Snapshots
Snapshots capture the state of a machine at a given point in time and contain all RPC relevant data that can be displayed within rpv-web. This also includes the decompiled RPC interfaces and the associated IDL code. Snapshots are useful for exchanging and sharing data, for working together with colleagues or to compare exposed RPC services on different machines.
Creating a snapshot can be done in two ways. If you already have the rpv-web user interface running, just navigate to the Snapshots menu in the upper right. Within this menu you can find a button Create Snapshot. Just hit this button to create a snapshot for your current machine state:
A second option is to use the rpv-web executable directly. Specifying the -snapshot flag when executing creates a snapshot within the current working directory instead of running the web service:
C:\Users\tne>.\rpv-web-x64.exe -snapshot
[+] Refreshing RPC processes list.
[+] Taking a snapshot.
[+] Writing result to 2023.09.08-16.48-rpv-web-snapshot.json.Using an already recorded snapshot is simple. Just navigate to the Snapshots menu again and select the snapshot file within the Restore Snapshot menu. After the file was loaded, a new tab is created to display the snapshot data.

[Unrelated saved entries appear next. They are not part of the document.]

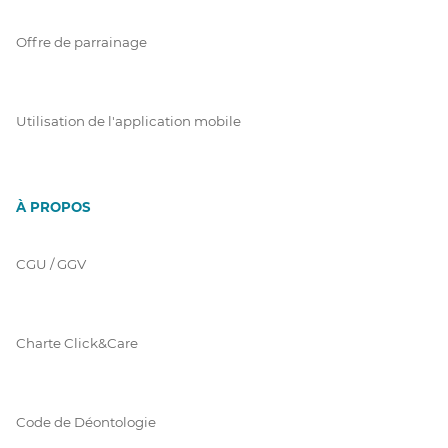
Offre de parrainage
Utilisation de l'application mobile
À PROPOS
CGU / GGV
Charte Click&Care
Code de Déontologie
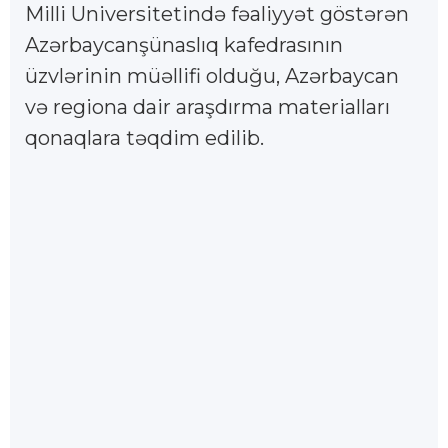
Milli Universitetində fəaliyyət göstərən
Azərbaycanşünaslıq kafedrasının
üzvlərinin müəllifi olduğu, Azərbaycan
və regiona dair araşdırma materialları
qonaqlara təqdim edilib.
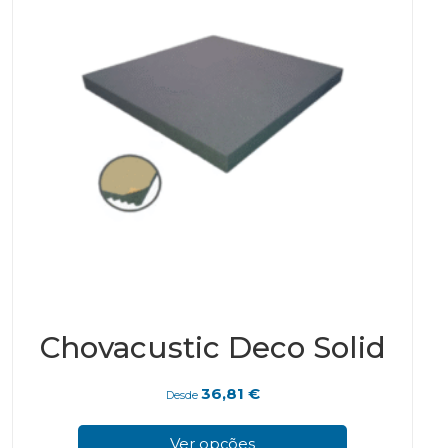
Chovacustic Deco Solid
36,81
€
Desde
This
prod
Ver opções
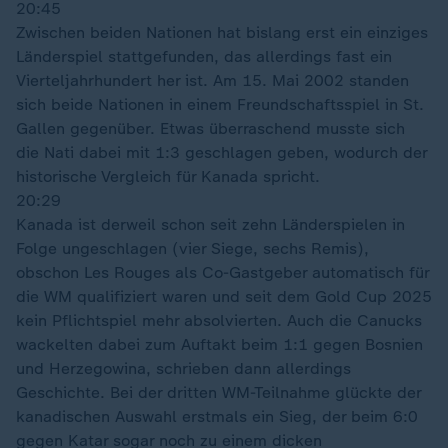
20:45
Zwischen beiden Nationen hat bislang erst ein einziges
Länderspiel stattgefunden, das allerdings fast ein
Vierteljahrhundert her ist. Am 15. Mai 2002 standen
sich beide Nationen in einem Freundschaftsspiel in St.
Gallen gegenüber. Etwas überraschend musste sich
die Nati dabei mit 1:3 geschlagen geben, wodurch der
historische Vergleich für Kanada spricht.
20:29
Kanada ist derweil schon seit zehn Länderspielen in
Folge ungeschlagen (vier Siege, sechs Remis),
obschon Les Rouges als Co-Gastgeber automatisch für
die WM qualifiziert waren und seit dem Gold Cup 2025
kein Pflichtspiel mehr absolvierten. Auch die Canucks
wackelten dabei zum Auftakt beim 1:1 gegen Bosnien
und Herzegowina, schrieben dann allerdings
Geschichte. Bei der dritten WM-Teilnahme glückte der
kanadischen Auswahl erstmals ein Sieg, der beim 6:0
gegen Katar sogar noch zu einem dicken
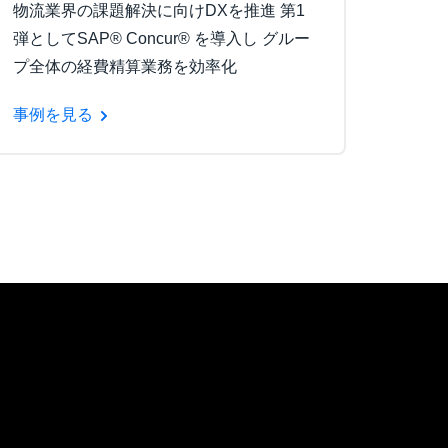
物流業界の課題解決に向けDXを推進 第1
弾としてSAP® Concur® を導入し グルー
プ全体の経費精算業務を効率化
事例を見る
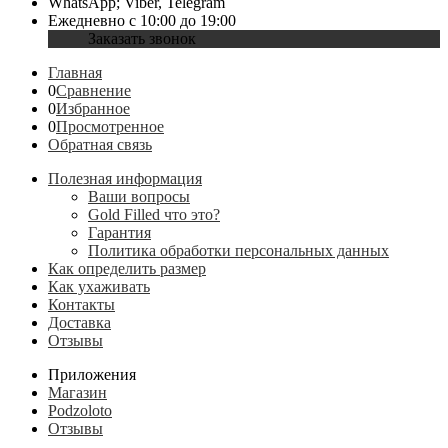
WhatsApp; Viber, Telegram
Ежедневно с 10:00 до 19:00
Заказать звонок
Главная
0
Сравнение
0
Избранное
0
Просмотренное
Обратная связь
Полезная информация
Ваши вопросы
Gold Filled что это?
Гарантия
Политика обработки персональных данных
Как определить размер
Как ухаживать
Контакты
Доставка
Отзывы
Приложения
Магазин
Podzoloto
Отзывы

rpv-web can also compare snapshots. This is useful to see, which RPC relevant processes or interfaces have been changed. Comparing snapshots is again possible within the Snapshots menu. Navigate to the Compare Snapshot section and select the two files you want to compare. Afterwards, hit the compare button.
When comparing snapshots, the process tree contains additional color coding within the border of processes. This color encoding indicates whether a process was added, was removed or whether the contained RPC information has changed.
The color encoding as well as the comparison mechanism is not that ideal at the time of writing and will probably be improved in future.